The cost-effective management of the decommissioning offshore can well be achieved through its clear understanding as it is a significant source of liability contractors, public, and even the operators. As much as there are many opportunities involved in this project, there are also some significant concerns engaged since decommissioning is the agile market development in the oil business. The steps involved in this offshore decommissioning include project management, planning, permitting and regulatory compliance, engineering, plugging and abandonment, platform preparation, platform removal, mobilization and demobilization, site clearance, power cable and pipeline, conductor removal as well as the deposal of the material. When decommissioning an offshore, the first vital steps that take place three years prior include the project management, planning as well as engineering. There is a need for the operators to contract, review the contractual commitment, and analyze the engineering besides the planning of activities (Linyaev et al., pg.669).
The next step involves the contracting of the local consultants to make sure that the permits have been obtained before the decommissioning. The platform then gets to be prepared by cleaning and flushing the pipes, tanks and the processing tools. The platform equipment has to be removed as the hydrocarbons get to be disposed of. In the cases of underwater, jacket equipment has to be prepared to remove the marine growths. The plugging and abandonment step is then attained based on the two faces which include the excellent plugging and the first abandonment.

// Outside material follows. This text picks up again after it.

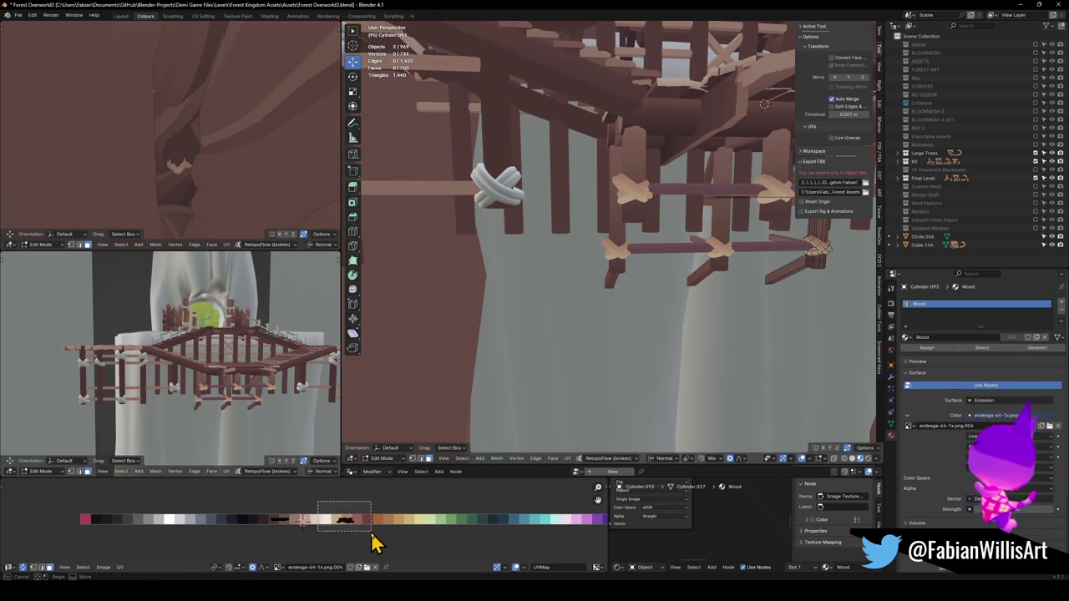
pyautogui.press('ctrl+m')
pyautogui.press('x')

The superb plugging phase entails the collection of data, application submission for approval, preliminary inspection and selection of methods of neglect. The other aspect which is well abandonment includes the preparations of the excellent entry, downhole equipment removal, wellbore cleaning, plugging of the annular space and casing tubs as well as the placement of the fluid between the plugs and the surface plugs. The conductor is then removed before the removal of the platform and mobilization and demobilization (Zawawi et al., pg.26).
Project management, planning and
engineering
Above table illustration according to (Zawawi et al, pg.30).
The financial concerns featured in the decommissioning of an offshore company are brought about by several factors which equally affect the cost of removing the platform. The costs of decommissioning are determined by the location, function and also the depth of water. A platform in the decommissioning is directly linked to the magnitude of all the materials that need to be removed. The duties that do aim at eliminating and disconnecting during the process of decommissioning would most definitely save on costs (Griffin et al., pg.156). The government of the Republic of Ireland is at this moment advised finding an alternative to decommissioning. Certain parts of their offshore premises may be reused or even adjust the decommissioned platform into a more permanent structure.